Dr. Hao Jiang (Instructor) is currently a Senior Research Investigator II at Bristol-Myers Squibb Company (BMS Co.). He completed his PhD in Clinical Pharmacology at Peking Union Medical College in Beijing and continued his postdoc training in Pharmacology and Toxicology at University of Pennsylvania. In 2007, he joined BMS at the department of Analytical and Bioanalytical Development where he has led a group to develop many sensitive and accurate LC-MS assays for drug candidates and biomarkers in biological matrices. His work has supported PK/PD evaluation in many drug development programs such as immuno-oncology, virology, cardiovascular, and neoscience. In recent several years, he has focused on LC-MS quantitation of proteins and peptides in biological matrices for accessing pharmacokinetics, biomarker, and immunogenicity in biotherapeutic development. Dr. Jiang is a pioneer in absolute quantitation of protein therapeutics and anti-drug antibodies in regulated bioanalysis using LC-MS. He has 40 research publications in the peer-reviewed journals and 37 conference presentations, and he is an active member of American Association of Pharmaceutical Scientists (AAPS).
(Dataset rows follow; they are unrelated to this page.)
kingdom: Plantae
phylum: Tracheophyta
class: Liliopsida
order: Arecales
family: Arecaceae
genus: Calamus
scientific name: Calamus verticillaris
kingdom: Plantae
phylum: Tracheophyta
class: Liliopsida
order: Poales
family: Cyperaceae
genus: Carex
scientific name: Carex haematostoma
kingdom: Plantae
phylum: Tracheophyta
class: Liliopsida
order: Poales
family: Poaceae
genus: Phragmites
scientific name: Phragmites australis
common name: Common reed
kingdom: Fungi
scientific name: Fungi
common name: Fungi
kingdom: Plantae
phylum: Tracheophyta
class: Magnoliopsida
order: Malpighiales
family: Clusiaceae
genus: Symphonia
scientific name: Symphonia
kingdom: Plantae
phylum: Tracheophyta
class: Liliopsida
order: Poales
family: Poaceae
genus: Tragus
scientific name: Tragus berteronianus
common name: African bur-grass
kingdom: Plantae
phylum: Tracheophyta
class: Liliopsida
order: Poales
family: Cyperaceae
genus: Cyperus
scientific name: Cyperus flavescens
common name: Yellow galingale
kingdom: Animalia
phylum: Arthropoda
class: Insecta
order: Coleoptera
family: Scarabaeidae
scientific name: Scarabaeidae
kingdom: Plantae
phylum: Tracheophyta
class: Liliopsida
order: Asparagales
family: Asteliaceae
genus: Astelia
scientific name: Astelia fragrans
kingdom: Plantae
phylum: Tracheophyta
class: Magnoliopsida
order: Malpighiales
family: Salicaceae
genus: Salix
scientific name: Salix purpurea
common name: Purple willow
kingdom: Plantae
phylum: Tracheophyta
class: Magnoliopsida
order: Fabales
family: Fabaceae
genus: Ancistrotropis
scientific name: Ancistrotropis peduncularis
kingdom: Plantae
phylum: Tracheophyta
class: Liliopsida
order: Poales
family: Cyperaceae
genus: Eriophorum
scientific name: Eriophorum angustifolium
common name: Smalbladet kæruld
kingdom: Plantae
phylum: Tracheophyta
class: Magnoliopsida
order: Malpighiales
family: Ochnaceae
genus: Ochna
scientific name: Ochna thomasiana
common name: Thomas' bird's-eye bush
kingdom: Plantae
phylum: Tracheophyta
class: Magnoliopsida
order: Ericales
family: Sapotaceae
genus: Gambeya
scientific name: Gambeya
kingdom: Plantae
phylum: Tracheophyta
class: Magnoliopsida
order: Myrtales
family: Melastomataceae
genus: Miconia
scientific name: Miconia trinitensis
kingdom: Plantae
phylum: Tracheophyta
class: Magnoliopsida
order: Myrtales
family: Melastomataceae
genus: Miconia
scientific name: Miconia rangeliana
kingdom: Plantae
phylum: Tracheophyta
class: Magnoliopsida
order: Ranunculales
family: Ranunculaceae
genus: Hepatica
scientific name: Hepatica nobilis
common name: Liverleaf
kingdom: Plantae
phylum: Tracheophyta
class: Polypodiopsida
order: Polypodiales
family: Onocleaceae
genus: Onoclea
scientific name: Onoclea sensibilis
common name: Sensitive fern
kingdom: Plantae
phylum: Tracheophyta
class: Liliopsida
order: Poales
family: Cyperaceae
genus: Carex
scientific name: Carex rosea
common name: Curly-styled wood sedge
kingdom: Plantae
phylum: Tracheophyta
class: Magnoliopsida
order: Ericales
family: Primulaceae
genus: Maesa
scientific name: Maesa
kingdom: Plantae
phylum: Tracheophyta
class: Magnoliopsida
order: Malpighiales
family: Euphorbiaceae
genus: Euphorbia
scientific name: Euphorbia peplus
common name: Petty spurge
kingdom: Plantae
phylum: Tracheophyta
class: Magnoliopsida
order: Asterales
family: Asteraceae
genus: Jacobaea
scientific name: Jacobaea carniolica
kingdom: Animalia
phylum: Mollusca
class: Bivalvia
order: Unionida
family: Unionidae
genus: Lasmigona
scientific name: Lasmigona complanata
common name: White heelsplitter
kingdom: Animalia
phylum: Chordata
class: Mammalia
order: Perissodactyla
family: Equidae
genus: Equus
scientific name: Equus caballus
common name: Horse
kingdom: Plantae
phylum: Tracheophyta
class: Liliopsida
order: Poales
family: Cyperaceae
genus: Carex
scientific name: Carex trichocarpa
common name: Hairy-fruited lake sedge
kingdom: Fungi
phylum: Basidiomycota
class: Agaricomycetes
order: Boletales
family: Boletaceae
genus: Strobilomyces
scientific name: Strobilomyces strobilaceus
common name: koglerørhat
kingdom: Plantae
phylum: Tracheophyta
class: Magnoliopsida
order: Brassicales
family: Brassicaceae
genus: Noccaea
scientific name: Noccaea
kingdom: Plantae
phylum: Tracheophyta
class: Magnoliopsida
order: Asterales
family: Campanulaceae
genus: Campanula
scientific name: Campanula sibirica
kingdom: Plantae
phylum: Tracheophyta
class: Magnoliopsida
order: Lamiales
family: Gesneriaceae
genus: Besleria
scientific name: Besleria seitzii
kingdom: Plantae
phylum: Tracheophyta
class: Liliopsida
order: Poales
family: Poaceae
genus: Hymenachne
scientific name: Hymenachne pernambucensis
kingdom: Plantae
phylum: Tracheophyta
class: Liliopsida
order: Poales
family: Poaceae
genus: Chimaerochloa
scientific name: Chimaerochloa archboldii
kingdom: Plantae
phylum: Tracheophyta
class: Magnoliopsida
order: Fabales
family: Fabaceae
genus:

Ms. Faye Vazvaei (Organizer) is a Senior Principal Scientist in the department of DMPK and Bioanalytical R&D at Roche Innovation center New York. She has over 20 years of experience in the regulated bioanalytical field spanning both pharma and contract research organizations. Faye is currently the chair of American Association of Pharmaceutical Scientists Bioanalytical Focus Group (BFG) and has been actively fostering quantitative analysis of proteins by mass spectrometry. As the BFG steering committee member Faye has organized and chairs the BFG Mass Spec Protein Bioanlysis committee (MSPBC). Faye earned her master’s degree in Biotechnology from John’s Hopkins University, Baltimore, MD and her bachelor’s degree in chemical engineering from Sharif University of Technology, Tehran.

Dr. Jianing Zeng (Organizer) is an Associate Director of Bioanalytical Sciences Department at Bristol-Myers Squibb Company in Princeton, USA. Prior to that, she worked for the Liposome Company and Roche Biomedical Laboratories. Dr. Zeng received her BS in chemistry from Sichuan University, and MS and Ph.D. in chemistry from the Chinese Academy of Sciences under the direction of Professor Yu-Fen Zhao.  Dr. Zeng has been in bioanalytical field supporting drug development for more than 20 years.  She is currently leading the efforts of Mass Spectrometry–based PK assay development and validation for large molecules in support of regulatory studies in BMS. She is an active participant in AAPS Bioanalysis Focus Group by contributing to Protein Bioanalysis by Mass Spec Committee.